- Assignment -
Would you print the whole listing again, word for word?

- The data -
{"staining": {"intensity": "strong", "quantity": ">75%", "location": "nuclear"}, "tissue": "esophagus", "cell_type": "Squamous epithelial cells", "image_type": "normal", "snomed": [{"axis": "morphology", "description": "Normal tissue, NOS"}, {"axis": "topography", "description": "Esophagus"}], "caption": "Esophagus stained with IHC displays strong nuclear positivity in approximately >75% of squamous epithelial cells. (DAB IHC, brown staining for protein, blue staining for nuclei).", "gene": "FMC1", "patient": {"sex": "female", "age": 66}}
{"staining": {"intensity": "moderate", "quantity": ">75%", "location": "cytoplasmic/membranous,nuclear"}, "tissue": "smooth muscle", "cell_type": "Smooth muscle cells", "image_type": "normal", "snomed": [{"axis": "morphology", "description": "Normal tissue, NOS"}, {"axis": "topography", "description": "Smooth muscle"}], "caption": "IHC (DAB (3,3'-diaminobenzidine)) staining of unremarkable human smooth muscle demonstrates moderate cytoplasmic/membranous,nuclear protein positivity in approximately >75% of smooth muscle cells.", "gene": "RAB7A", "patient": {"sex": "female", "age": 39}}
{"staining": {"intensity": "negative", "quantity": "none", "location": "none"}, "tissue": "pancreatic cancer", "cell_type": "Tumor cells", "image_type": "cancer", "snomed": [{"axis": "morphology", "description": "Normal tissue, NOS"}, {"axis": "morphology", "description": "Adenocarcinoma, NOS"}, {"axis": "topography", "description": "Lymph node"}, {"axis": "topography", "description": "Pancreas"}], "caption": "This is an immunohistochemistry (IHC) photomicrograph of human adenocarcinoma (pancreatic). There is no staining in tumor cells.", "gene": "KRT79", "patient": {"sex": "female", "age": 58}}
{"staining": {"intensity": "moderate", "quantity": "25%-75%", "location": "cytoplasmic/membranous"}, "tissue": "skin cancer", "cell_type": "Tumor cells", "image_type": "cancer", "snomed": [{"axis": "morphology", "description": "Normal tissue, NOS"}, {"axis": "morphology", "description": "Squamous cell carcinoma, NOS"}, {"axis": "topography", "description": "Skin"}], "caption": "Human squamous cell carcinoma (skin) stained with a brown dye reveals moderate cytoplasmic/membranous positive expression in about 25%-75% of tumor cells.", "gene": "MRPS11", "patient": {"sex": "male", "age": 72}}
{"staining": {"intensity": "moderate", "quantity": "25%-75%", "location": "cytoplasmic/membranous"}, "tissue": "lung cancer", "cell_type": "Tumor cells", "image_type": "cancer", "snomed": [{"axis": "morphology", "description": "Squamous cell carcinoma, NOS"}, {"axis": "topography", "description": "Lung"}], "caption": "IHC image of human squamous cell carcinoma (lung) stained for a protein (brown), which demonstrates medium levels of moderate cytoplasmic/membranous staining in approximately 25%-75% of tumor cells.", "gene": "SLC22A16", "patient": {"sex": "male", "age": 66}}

- Output -
{"staining": {"intensity": "strong", "quantity": ">75%", "location": "nuclear"}, "tissue": "esophagus", "cell_type": "Squamous epithelial cells", "image_type": "normal", "snomed": [{"axis": "morphology", "description": "Normal tissue, NOS"}, {"axis": "topography", "description": "Esophagus"}], "caption": "Esophagus stained with IHC displays strong nuclear positivity in approximately >75% of squamous epithelial cells. (DAB IHC, brown staining for protein, blue staining for nuclei).", "gene": "FMC1", "patient": {"sex": "female", "age": 66}}
{"staining": {"intensity": "moderate", "quantity": ">75%", "location": "cytoplasmic/membranous,nuclear"}, "tissue": "smooth muscle", "cell_type": "Smooth muscle cells", "image_type": "normal", "snomed": [{"axis": "morphology", "description": "Normal tissue, NOS"}, {"axis": "topography", "description": "Smooth muscle"}], "caption": "IHC (DAB (3,3'-diaminobenzidine)) staining of unremarkable human smooth muscle demonstrates moderate cytoplasmic/membranous,nuclear protein positivity in approximately >75% of smooth muscle cells.", "gene": "RAB7A", "patient": {"sex": "female", "age": 39}}
{"staining": {"intensity": "negative", "quantity": "none", "location": "none"}, "tissue": "pancreatic cancer", "cell_type": "Tumor cells", "image_type": "cancer", "snomed": [{"axis": "morphology", "description": "Normal tissue, NOS"}, {"axis": "morphology", "description": "Adenocarcinoma, NOS"}, {"axis": "topography", "description": "Lymph node"}, {"axis": "topography", "description": "Pancreas"}], "caption": "This is an immunohistochemistry (IHC) photomicrograph of human adenocarcinoma (pancreatic). There is no staining in tumor cells.", "gene": "KRT79", "patient": {"sex": "female", "age": 58}}
{"staining": {"intensity": "moderate", "quantity": "25%-75%", "location": "cytoplasmic/membranous"}, "tissue": "skin cancer", "cell_type": "Tumor cells", "image_type": "cancer", "snomed": [{"axis": "morphology", "description": "Normal tissue, NOS"}, {"axis": "morphology", "description": "Squamous cell carcinoma, NOS"}, {"axis": "topography", "description": "Skin"}], "caption": "Human squamous cell carcinoma (skin) stained with a brown dye reveals moderate cytoplasmic/membranous positive expression in about 25%-75% of tumor cells.", "gene": "MRPS11", "patient": {"sex": "male", "age": 72}}
{"staining": {"intensity": "moderate", "quantity": "25%-75%", "location": "cytoplasmic/membranous"}, "tissue": "lung cancer", "cell_type": "Tumor cells", "image_type": "cancer", "snomed": [{"axis": "morphology", "description": "Squamous cell carcinoma, NOS"}, {"axis": "topography", "description": "Lung"}], "caption": "IHC image of human squamous cell carcinoma (lung) stained for a protein (brown), which demonstrates medium levels of moderate cytoplasmic/membranous staining in approximately 25%-75% of tumor cells.", "gene": "SLC22A16", "patient": {"sex": "male", "age": 66}}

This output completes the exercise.